Read more: http://www.ohiogamefishing.com/community/showthread.php?p=1330079#post1330079#ixzz1gtdNV1tC


----------



## TClark (Apr 20, 2007)

Also, someone might of snuck in there and caught em all.


----------



## rustyfish (Apr 27, 2004)

Thats true once they start draining lakes and the water gets cold you know where the fish are. So Ill give you location that is a good point, but in a pond location is not a factor. 

I just stick with the idea that at 80 degrees the are eating avg 3% body weight a day, at 50 degrees it is less than 0.5% avg a day. And at 80 they are moving around more which increases the chance they will find your bait. 

As for catching bigger fish. Maybe if you add those two thoughts, then in cold water where the fish are consentrated and the goal is to not move much and eat enough food to stay healthy while useing as little energy as posible. Then the dominant big fish may be caught more often?

I think alot of it is what you put into it. If you think the fishing is good in november then you are going to give it more effort in november. I dont think it is good in november so I dont go out all that much. 
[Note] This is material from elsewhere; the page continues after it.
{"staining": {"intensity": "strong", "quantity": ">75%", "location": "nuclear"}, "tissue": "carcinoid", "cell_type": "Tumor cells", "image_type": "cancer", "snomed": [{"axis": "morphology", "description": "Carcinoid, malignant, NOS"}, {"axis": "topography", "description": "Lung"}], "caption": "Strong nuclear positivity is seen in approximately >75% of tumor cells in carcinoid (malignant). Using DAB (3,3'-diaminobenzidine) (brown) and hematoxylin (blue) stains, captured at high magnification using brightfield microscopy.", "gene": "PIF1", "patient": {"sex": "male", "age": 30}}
See I trying to myself in your shoes, lol


----------



## Dr.Outdoors (Jul 21, 2011)

I dont want to give all my secrets away, but the guy who is going catfishing while all others are inside drinking hot cocoa knows his fish. It really depends on what type and the size of the catfish you are trying to catch. Here is a guide for you to use. Small Channel= Bluegill head, Large Channel= Bluegill head. Flathead= Live Bluegill. All should be fished on the bottom.


----------



## Salmonid (Apr 14, 2004)

we still have been getting some channels that are still biting pretty aggressively by drifting cut shad along the bottom in deeper water, got 10 channels on Saturday drifting mid lake over at Brookville lake ( Indiana) water was 42-43 degrees so the bite is still fairly good. Many of our fish have muddy bellys and its obvious they are setting on mud areas and if you get the baits to them, they will eat agressively. While they may not be as aggressive when it comes to chasing baits, when you put it in front of them, they will eat, we get river channels all year on the Ohio Rivers but you can forget any flatties right now short of a warm water discharge area like maybe Aberdeen or around some of the powerplants. Just want to make sure your talking about channels vs flatheads

Salmonid


----------



## jonnythfisherteen2 (Mar 5, 2011)

wow, i would have thought the bite turned off after the water got cold. so you are still catching them eh? well, i guess i will try for em when the snow melts.


----------